Menteri LHK saat meninjau Depo Sampah Mandala Krida, Senin (18/11/2024)(dokumen humas Kementerian LHK)

    Mengapa bisa terbentuk persepsi bahwa pemerintah daerah Yogyakarta tidak serius dalam melakukan pengelolaan sampah oleh Menteri LH Hanif Faisol Nurofiq? Kita akan menggunakan skema persepsi dari Paul A. Bell untuk bisa memahami perilaku Menteri LH Hanif Faisol Nurofiq, yaitu respon beliau terhadap hasil sidak beliau ke Yogyakarta.

    Menurut Paul A. Bell, awal persepsi terbentuk adalah dari stimulus eksternal yang diterima oleh seseorang. Dalam hal ini stimulus eksternal yang diterima oleh Menteri LH Hanif Faisol Nurofiq adalah tumpukan sampah dan keadaan semrawut di TPS Mandala Krida. Sebagai seseorang yang bertanggung jawab di bidang lingkungan hidup, Menteri LH Hanif Faisol Nurofiq memproses informasi dari stimulus eksternal yang dilihat sebagai situasi yang tidak sesuai dengan standar pengelolaan sampah yang diharapkan.

   Paul A. Bell menjelaskan jika stimulus di luar batas optimal akan memicu stress, yang bisa memunculkan sikap kecewa atau marah. Dalam kasus di atas, kekecewaan Menteri LH Hanif Faisol Nurofiq ditunjukkan melalui pernyataan beliau :
"Ini mencemari lingkungan. Dengan kapasitas 300 ton per hari, sampah dari sini ke mana dibuangnya? Harus ada yang bertanggung jawab atas kondisi ini. Jika terbukti ada pelanggaran, saya akan menyeret pihak yang bersalah ke jalur hukum sesuai Undang-Undang Nomor 18 Tahun 2008."

    Dari pernyataan kekecewaan dan kemarahan beliau, langkah yang beliau ambil selanjutnya adalah memanggil Pemkot Yogyakarta untuk meminta penjelasan detail terkait pengelolaan sampah dan menindak dengan tegas jika ada pihak yang bersalah.

    Hal tersebut sesuai dengan skema persepsi Paul A. Bell, bahwa adanya stimulus di luar batas yang menimbulkan kekecewaan dan kemarahan sebagai bentuk stress adalah membutuhkan coping, yang ditunjukkan dengan sikap memperbaiki tindakan untuk memperbaiki situasi, yang mana dalam sikap yang beliau ambil adalah melakukan pemanggilan kepada Pemkot Yogyakarta untuk melakukan evaluasi.

    Dari skema persepsi Paul A. Bell, kita jadi lebih memahami kenapa Menteri LH Hanif Faisol Nurofiq menunjukkan perilaku tersebut.

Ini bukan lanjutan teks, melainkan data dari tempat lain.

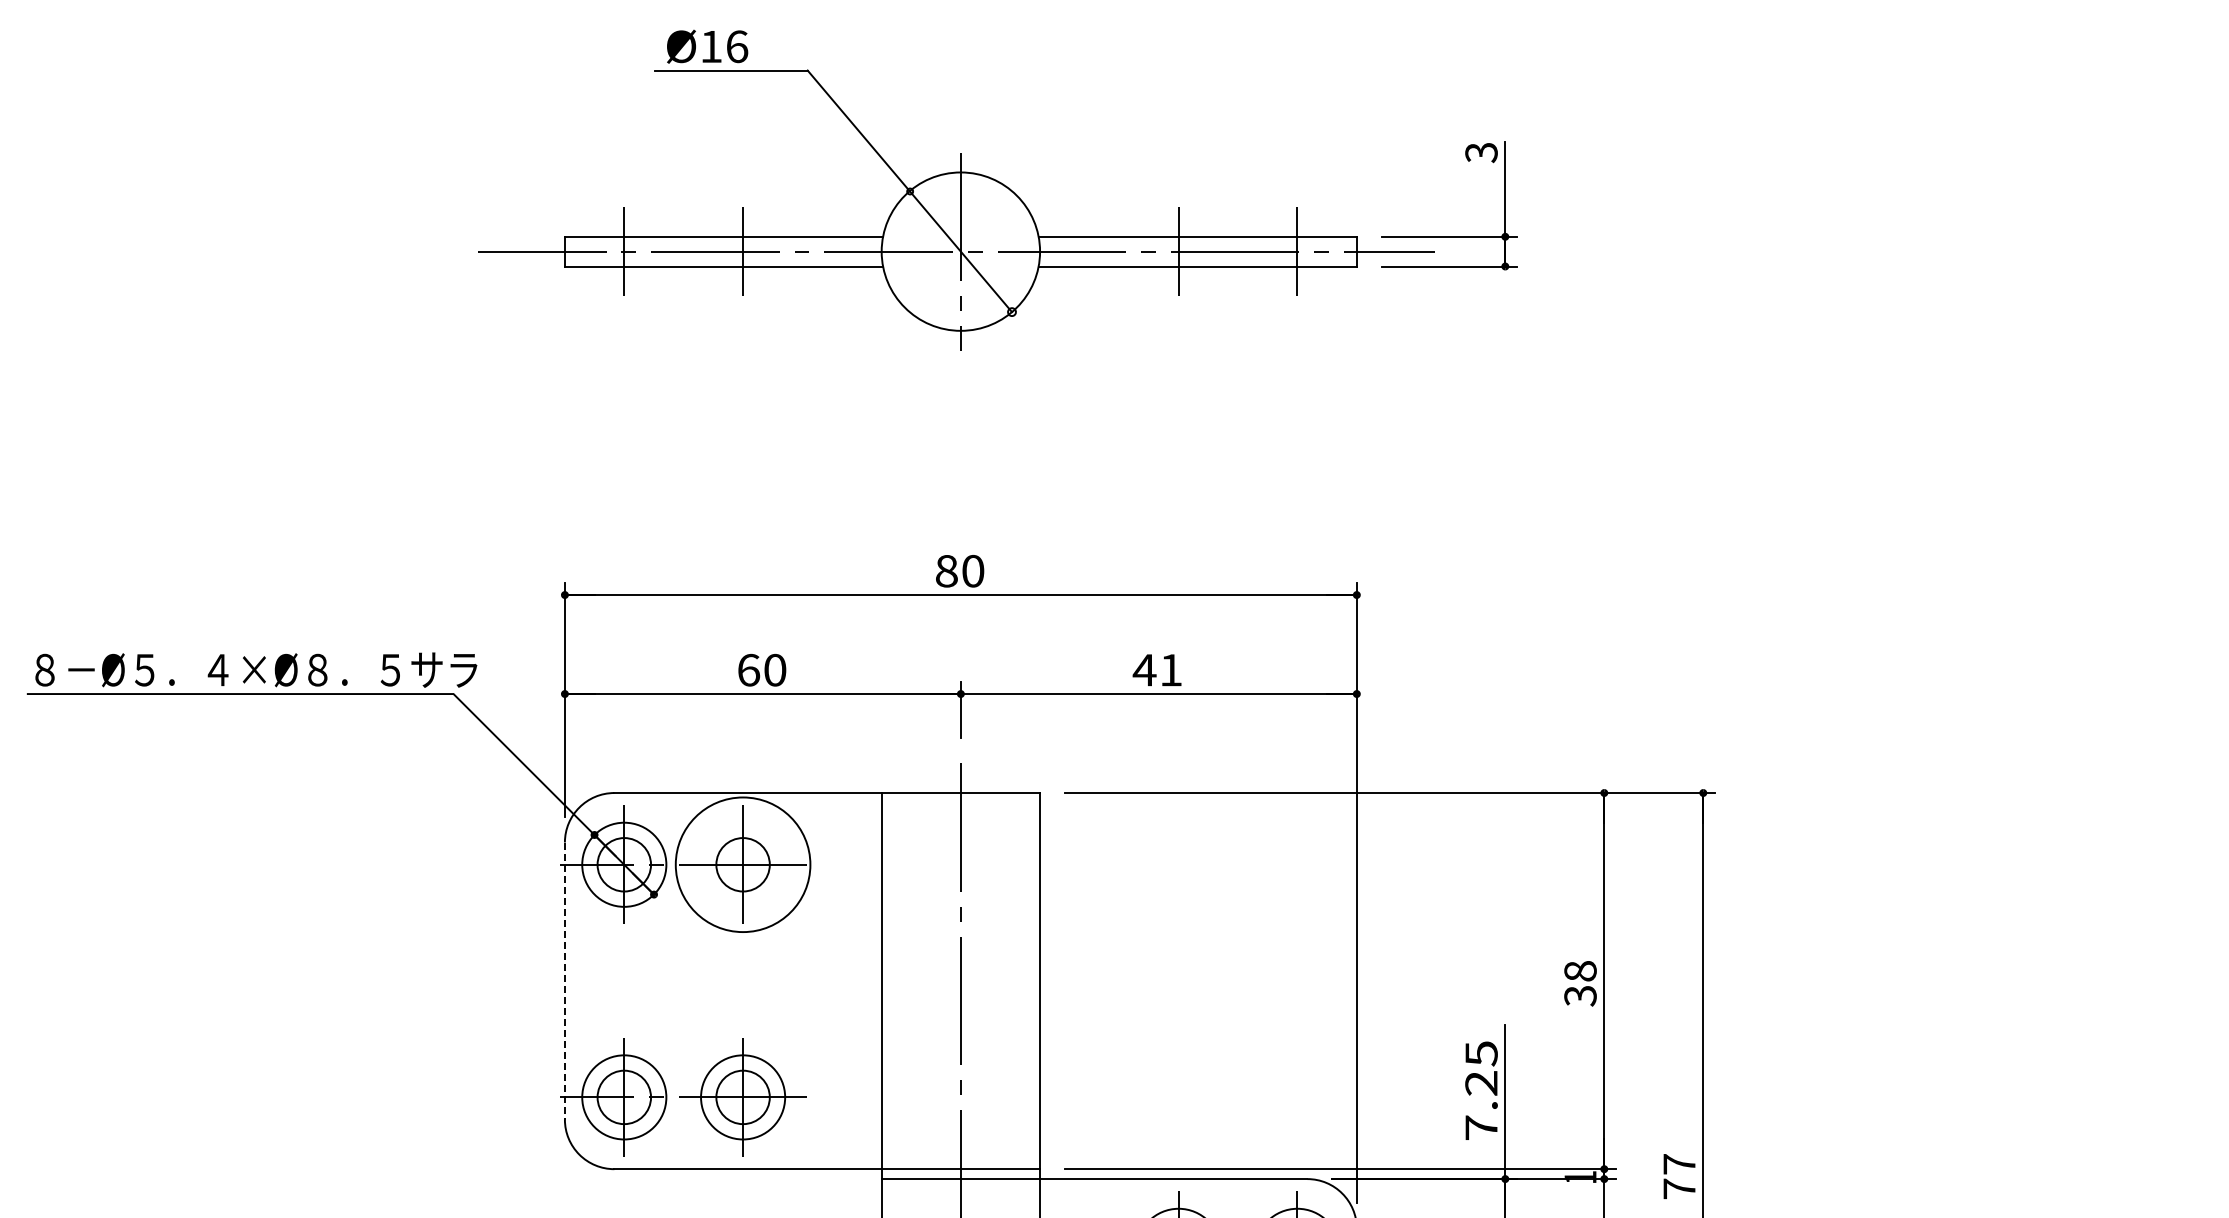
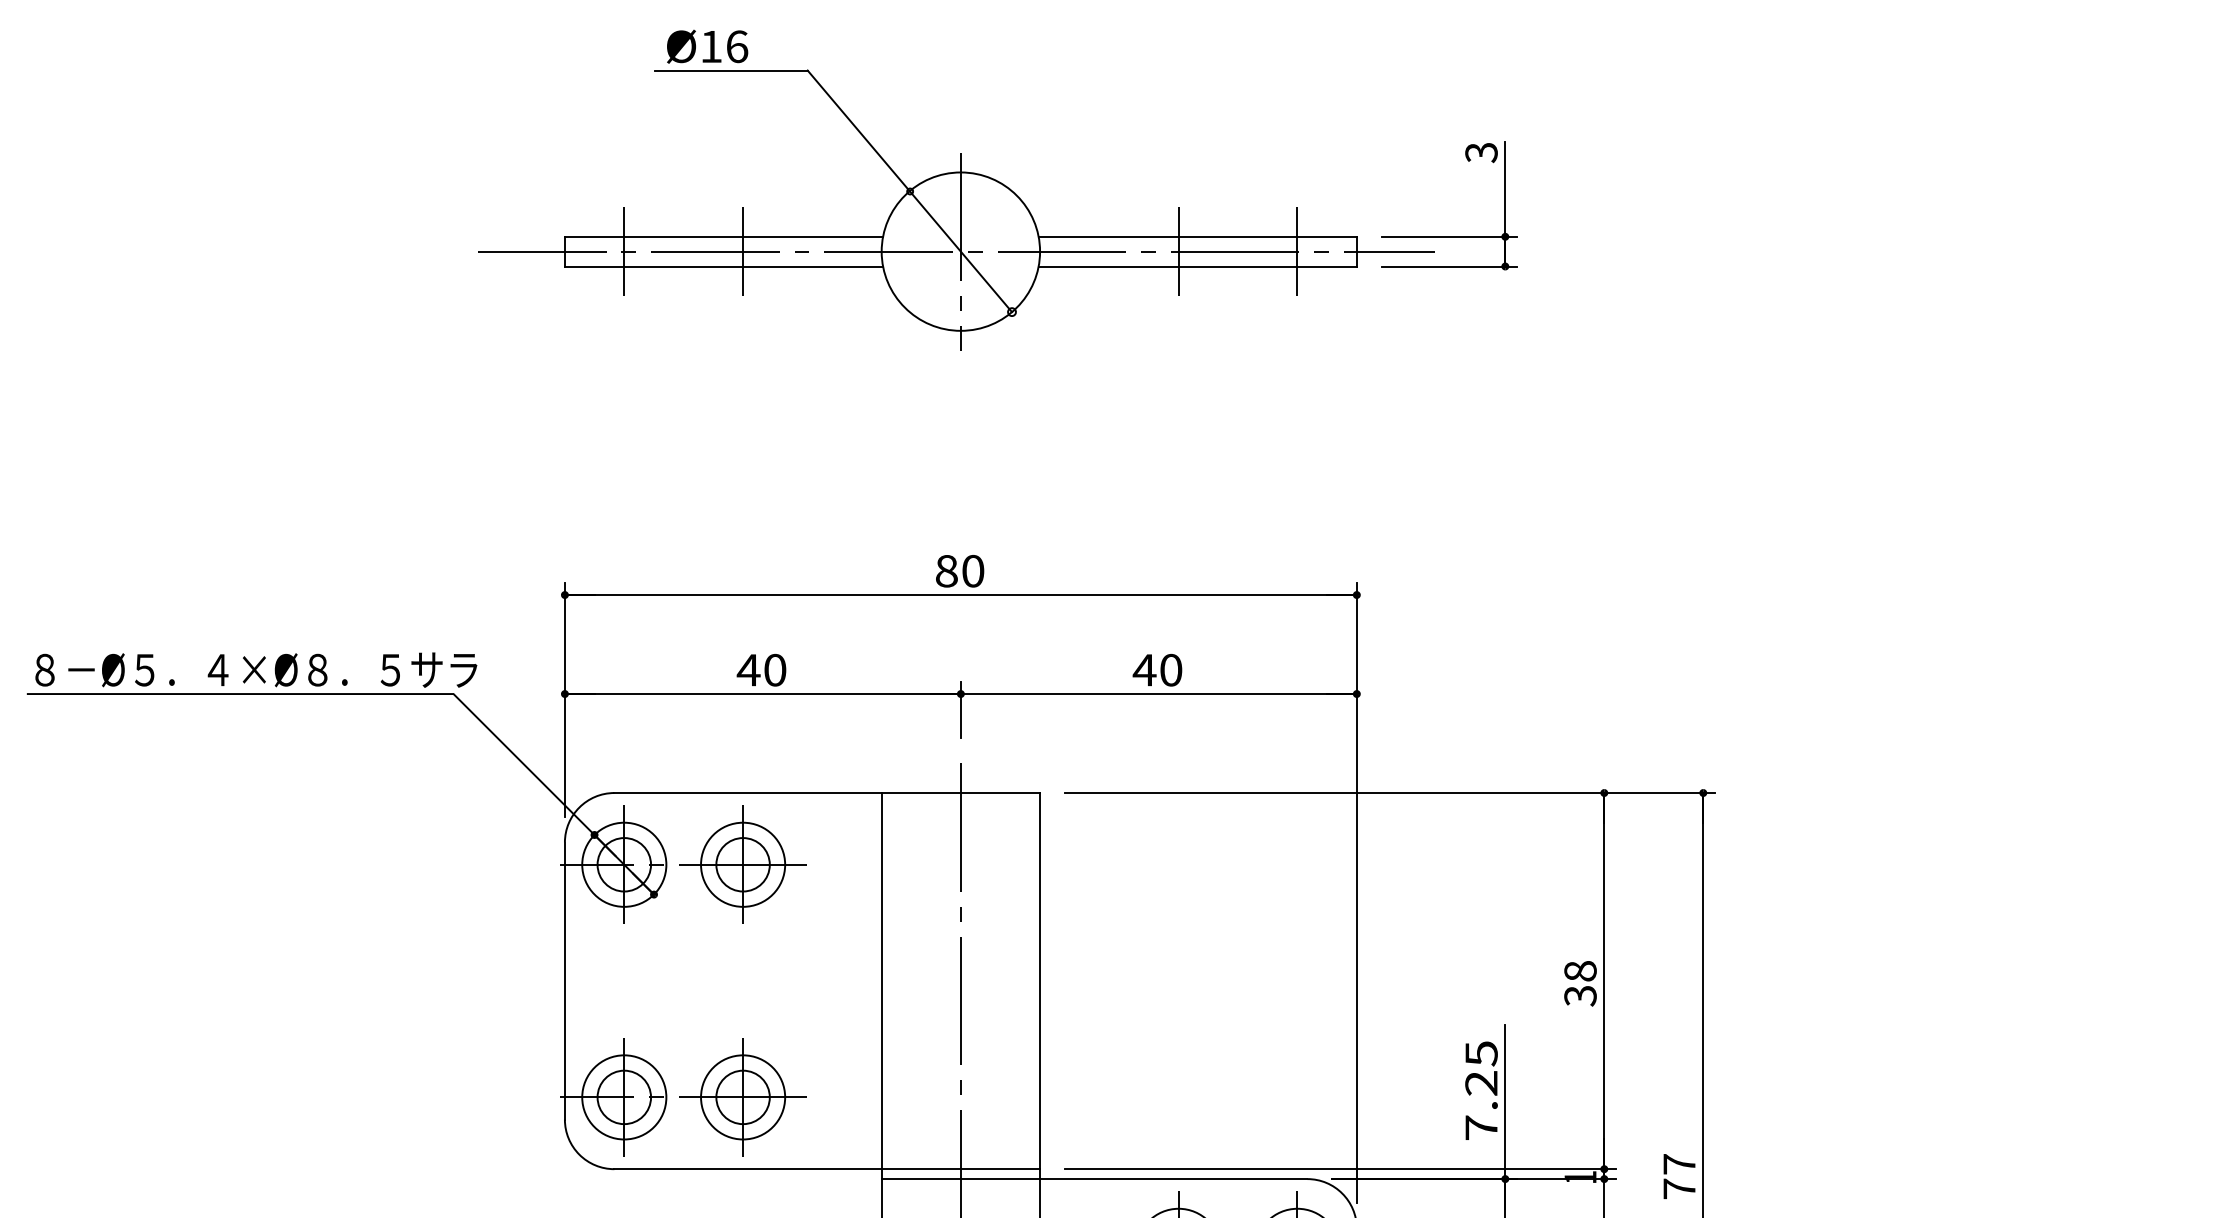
text at (748, 669): 60 -> 40
text at (1171, 669): 41 -> 40
circle at (742, 864) diameter: 135 px -> 84 px
line at (564, 981): dashed -> solid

Beliau melakukan sidak tanpa pemberitahuan yang membuat Pemkot Yogyakartka tidak memiliki kesempatan untuk memberikan penjelasan secara detail, baik terkait data real, peta jalan, maupun langkah-langkah yang sudah dilakukan oleh Pemkot Yogyakarta, sehingga persepsi yang terbentuk hanya dari stimulus eksternal yang memunculkan sikap kekecewaan dan kemarahan beliau, sebelum melihat lebih dalam dan detail proses pengelolaan sampah yang sudah berjalan.

    Hal tersebut juga membuat beliau hanya menyoroti kelalaian Pemkot, padahal terdapat 5 aspek yang harus diperhatikan dalam pengelolaan sampah, antara lain perilaku masyarakat yang masih abai terhadap pengelolaan sampah, aspek kelembagaan, aspek pendanaan fasilitas yang menunjang pengelolaan sampah, aspek sosial budaya seperti budaya masyarakat terhadap kebersihan, serta aspek teknologi yaitu peralatan yang memudahkan dalam mengelola sampah.